Speech-to-Text
Technology that converts spoken audio into written text, also known as automatic speech recognition.
What it does and why it matters
Speech-to-text (STT) turns what you say into written words. Talk into your phone, get a transcript. It's the technology behind voice typing, meeting transcriptions, and voice assistants understanding your commands. Also called automatic speech recognition or ASR, it's become remarkably accurate in recent years.
The accuracy jump has been dramatic. Early speech recognition was frustrating. You had to speak slowly, clearly, in a quiet room, and it still got half the words wrong. Modern systems like Whisper, Deepgram, and Assembly AI handle accents, background noise, multiple speakers, and natural speech patterns. Error rates have dropped from 20-30% to under 5% for clear audio.
Practical applications are everywhere. Journalists transcribe interviews.

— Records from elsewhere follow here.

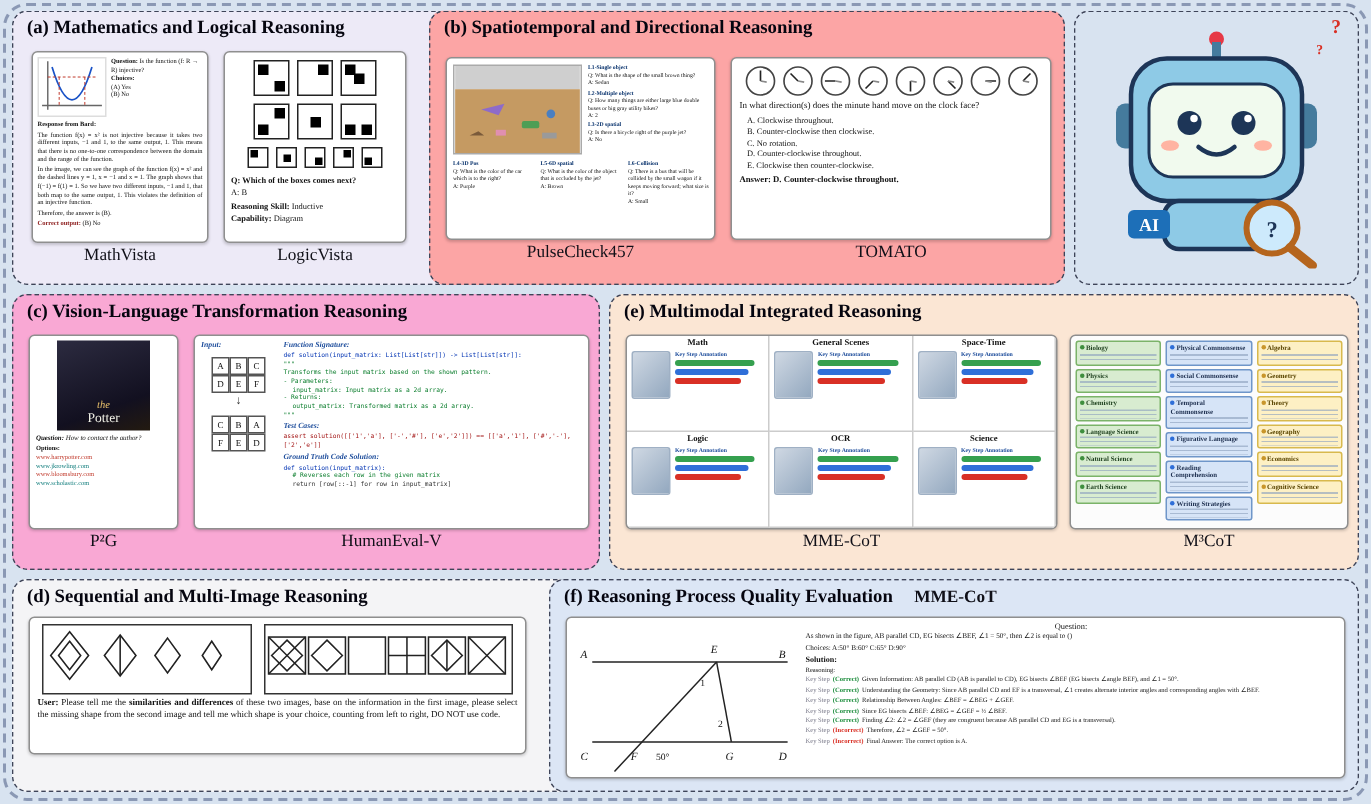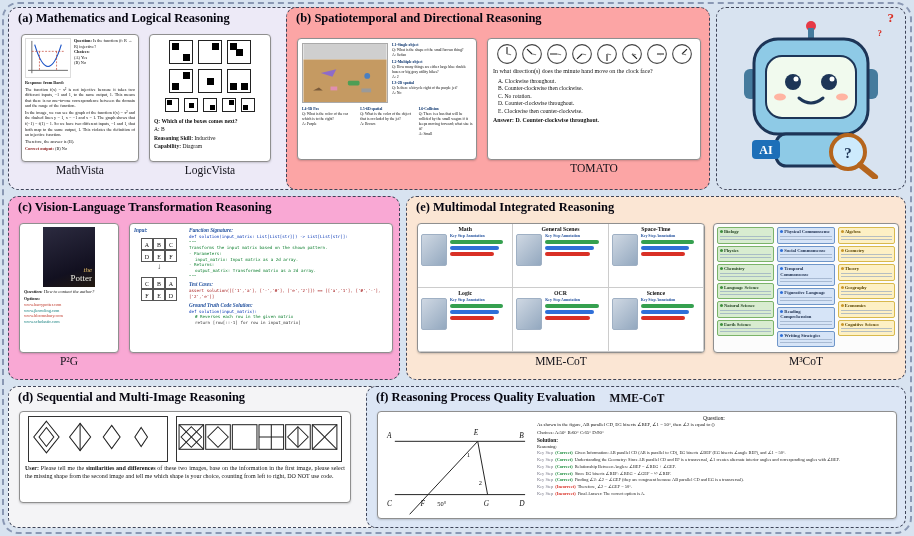--- a/index.html
+++ b/index.html
@@ -282,6 +282,7 @@
         </div>
       </div>
     </div>
+    <div class="card-name" style="left:10px;top:154px;width:180px">PulseCheck457</div>
 
     <div class="card tm-card">
       <div class="tm-clocks">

Doctors dictate notes. Lawyers review depositions. Zoom and Teams generate meeting transcripts automatically. YouTube adds captions. Podcast producers create show notes. Any situation where you have audio and need text, STT handles it. The time savings are massive, especially for long recordings.
The technology works by converting audio into spectrograms, then using neural networks to predict the most likely word sequences. Modern models are trained on thousands of hours of speech across accents, languages, and audio conditions. They've learned to handle "um" and "uh", crosstalk, and unclear pronunciation. Real-time transcription is now possible, which powers live captioning for accessibility and virtual assistant responsiveness.